Equipartition magnetic fields and star formation rates in normal galaxies at sub-kpc scales

TL;DR

This study investigates magnetic field strengths in normal star-forming galaxies at sub-kiloparsec scales, confirming the equipartition assumption and revealing strong correlations with star formation rates and energy densities.

Contribution

It demonstrates the validity of the equipartition assumption at sub-kpc scales and links magnetic fields to star formation activity in galaxies.

Findings

Magnetic field strength correlates with surface star formation rate.

Magnetic energy density is comparable to gas energy density in star-forming regions.

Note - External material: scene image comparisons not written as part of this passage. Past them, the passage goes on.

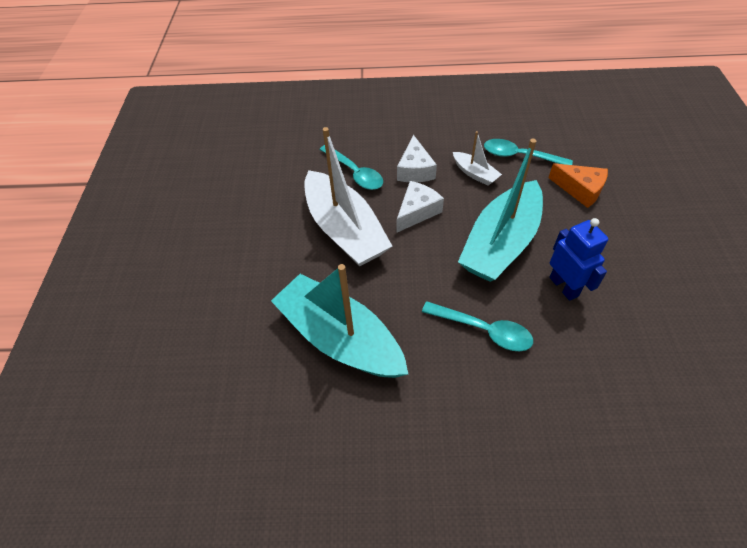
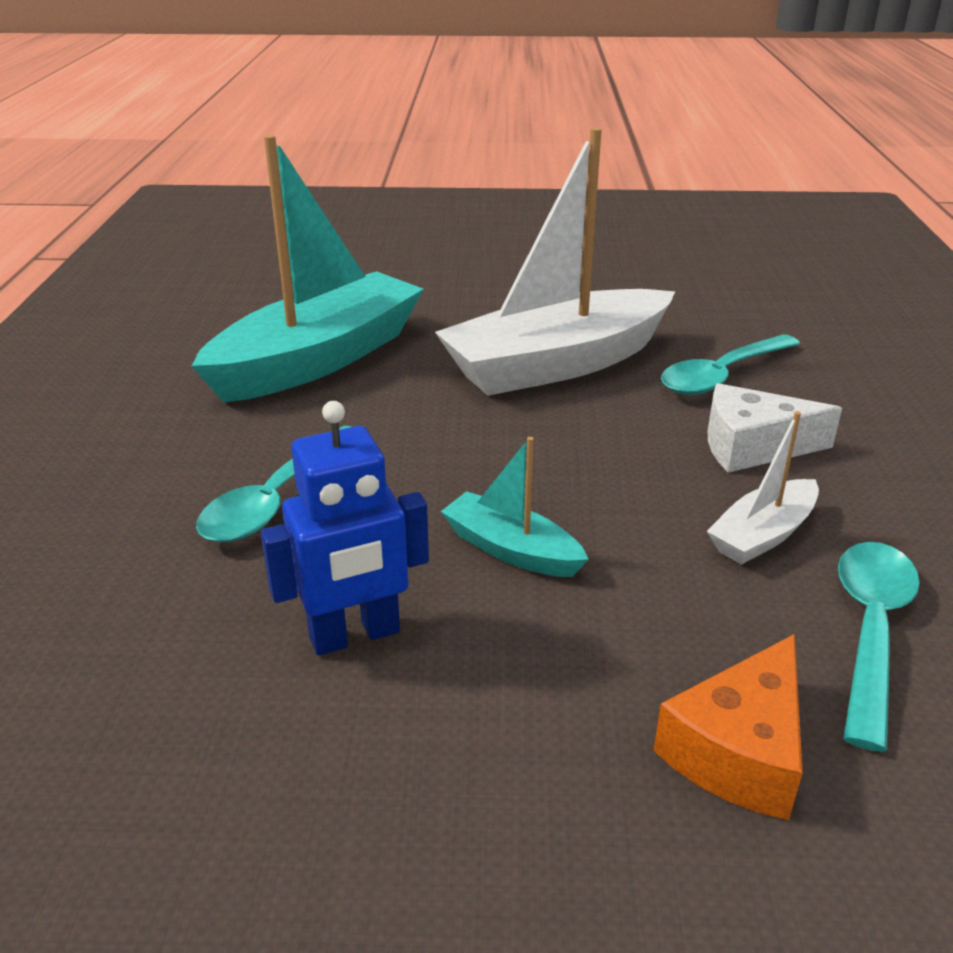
camera: 90 degrees right, 20 degrees down
white cheese [397,181,444,232] -> none
turquoise boat [458,139,543,282] -> turquoise boat [441,437,589,577], size x0.46

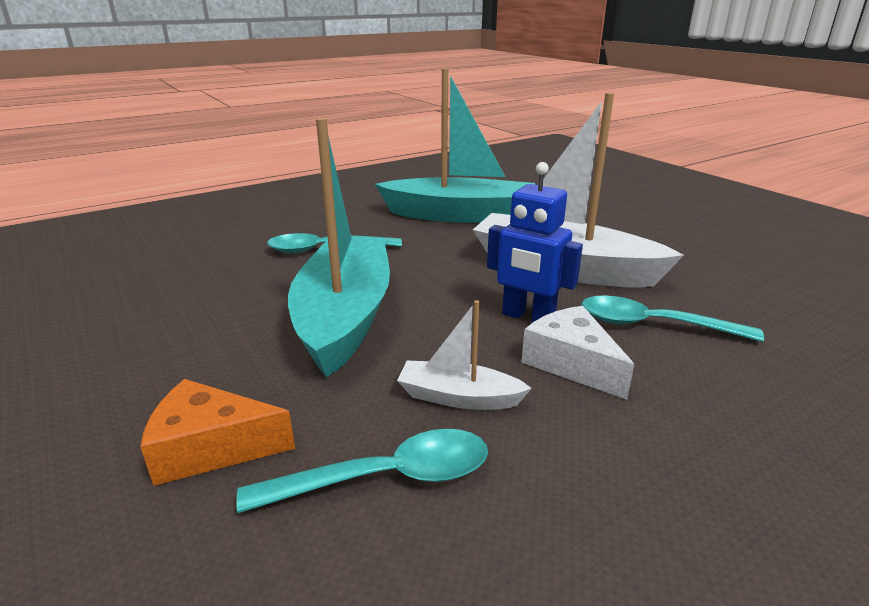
camera: 55 degrees right, 5 degrees down
blue robot [261,401,429,656] -> blue robot moved to [487,162,583,323]
turquoise boat [441,437,589,577] -> turquoise boat [288,118,390,377], size x2.19

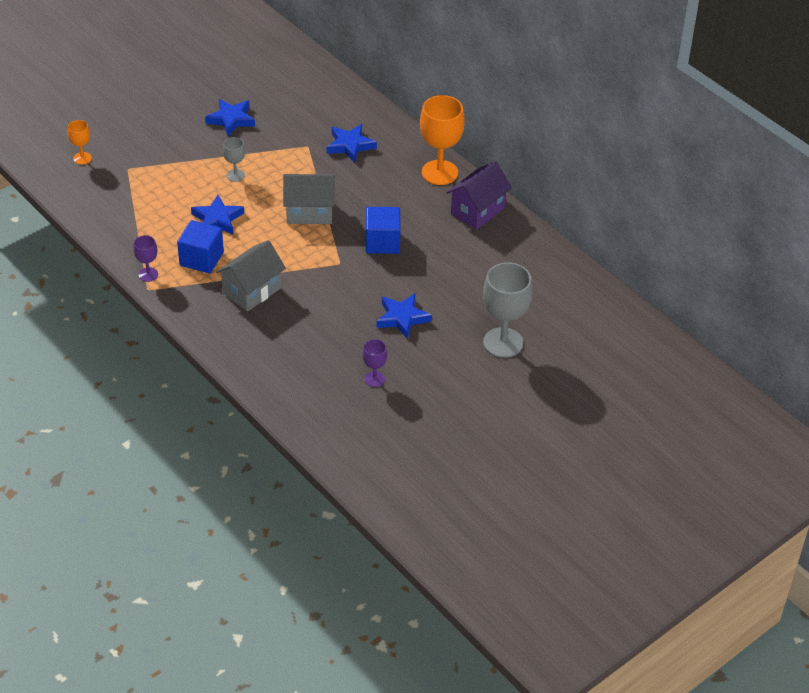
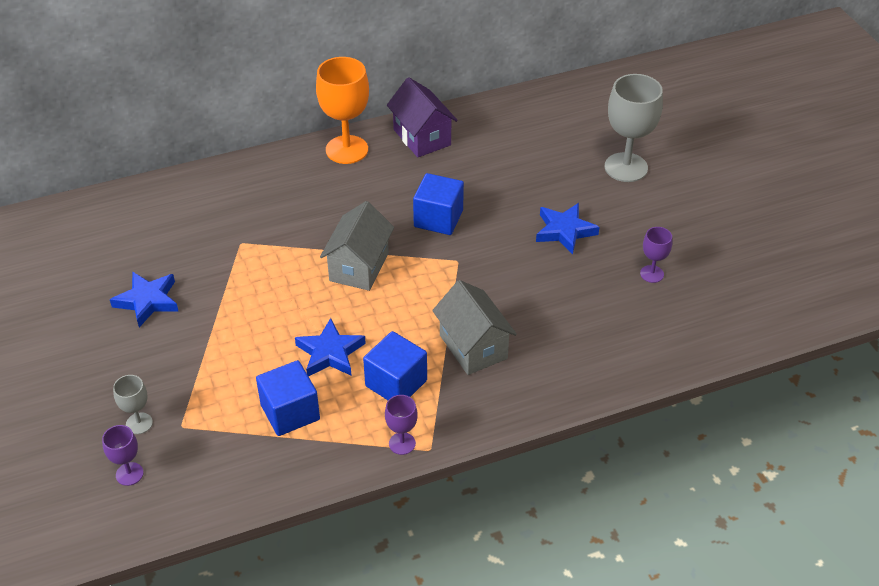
camera: 70 degrees left, 0 degrees up
orange goblet [68,120,92,165] -> purple goblet [102,425,144,486]
grey goblet [223,137,245,182] -> grey goblet moved to [113,375,153,434]
blue star [326,124,377,163] -> none
none -> blue cube [256,360,320,436]

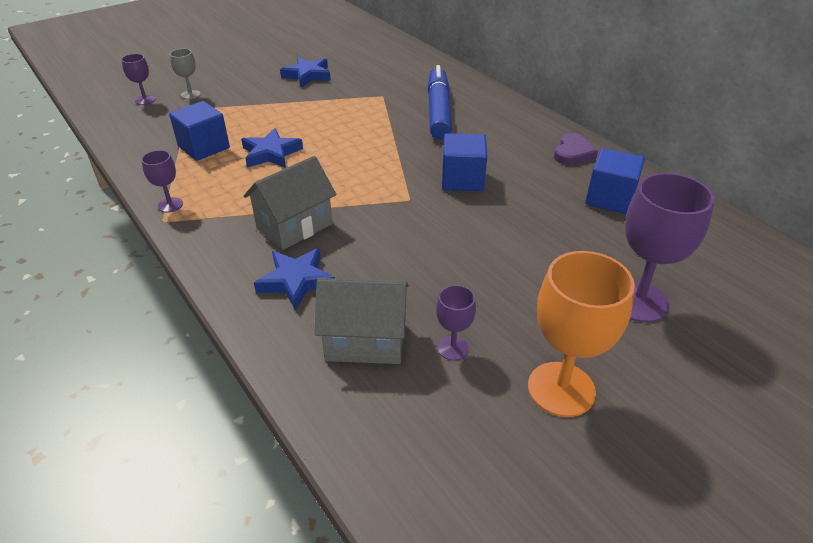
camera: 75 degrees right, 5 degrees down
orange goblet [316,57,369,164] -> orange goblet moved to [528,251,635,417]
grey house [320,201,394,291] -> grey house moved to [314,278,409,364]
blue cube [363,331,427,400] -> blue cube moved to [585,148,645,214]
purple house [387,77,458,157] -> purple heart [554,133,598,165]
blue star [536,203,600,255] -> blue star moved to [254,248,335,310]
grey goblet [605,74,663,182] -> purple goblet [625,173,715,323]
none -> blue marker [427,65,452,140]

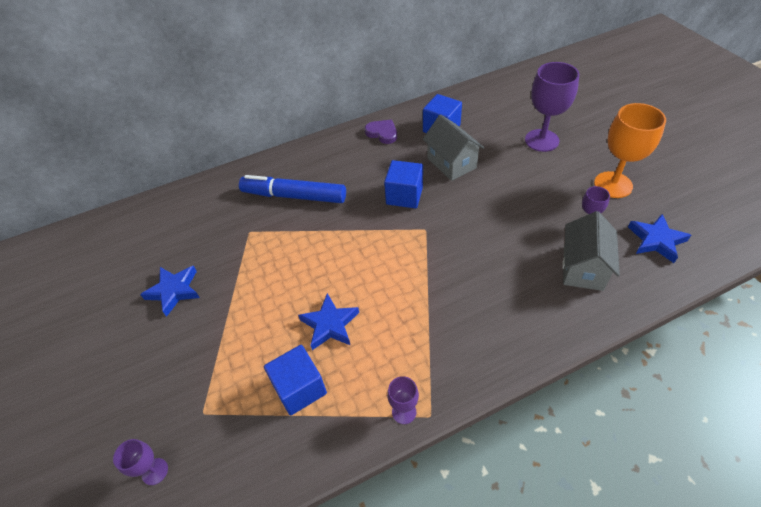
camera: 75 degrees left, 10 degrees up
grey goblet [170,49,201,99] -> none
grey house [244,156,337,250] -> grey house moved to [423,114,484,181]
blue star [254,248,335,310] -> blue star moved to [628,214,691,263]

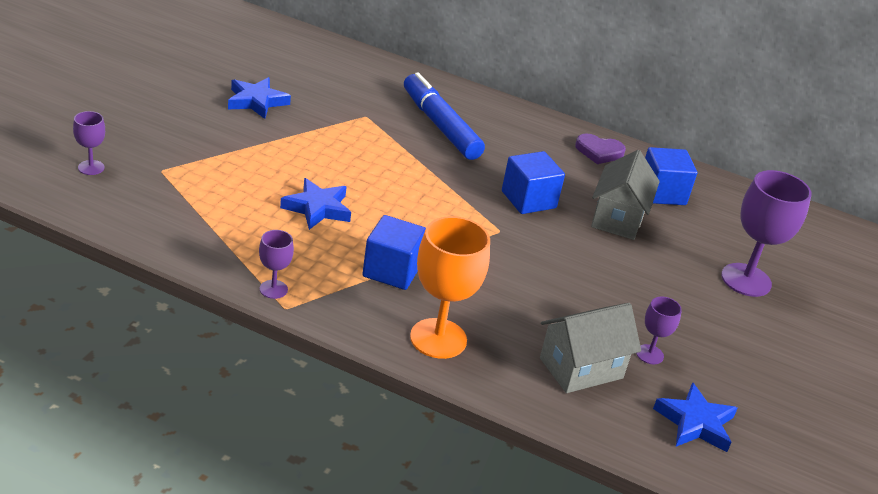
camera: 40 degrees right, 15 degrees down
blue cube [264,345,327,415] -> blue cube moved to [362,215,426,290]
purple heart [365,120,397,144] -> purple heart turned 105 degrees clockwise [575,133,626,164]
orange goblet [594,103,666,198] -> orange goblet moved to [410,216,490,359]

Magnetic fields dominate in regions of low star formation efficiency.

Abstract

We studied the total magnetic field strength in normal star-forming galaxies estimated using energy equipartition assumption. Using the well known radio--far infrared correlation we demonstrate that the equipartition assumption is valid in galaxies at sub-kpc scales. We find that the magnetic field strength is strongly correlated with the surface star formation rate in the galaxies NGC 6946 and NGC 5236. Further, we compare the magnetic field energy density to the total (thermal + turbulent) energy densities of gas (neutral + ionized) to identify regions of efficient field amplification in the galaxy NGC 6946. We find that in regions of efficient star formation, the magnetic field energy density is comparable to that of the total energy density of various interstellar medium components and systematically dominates in regions of low star formation efficiency.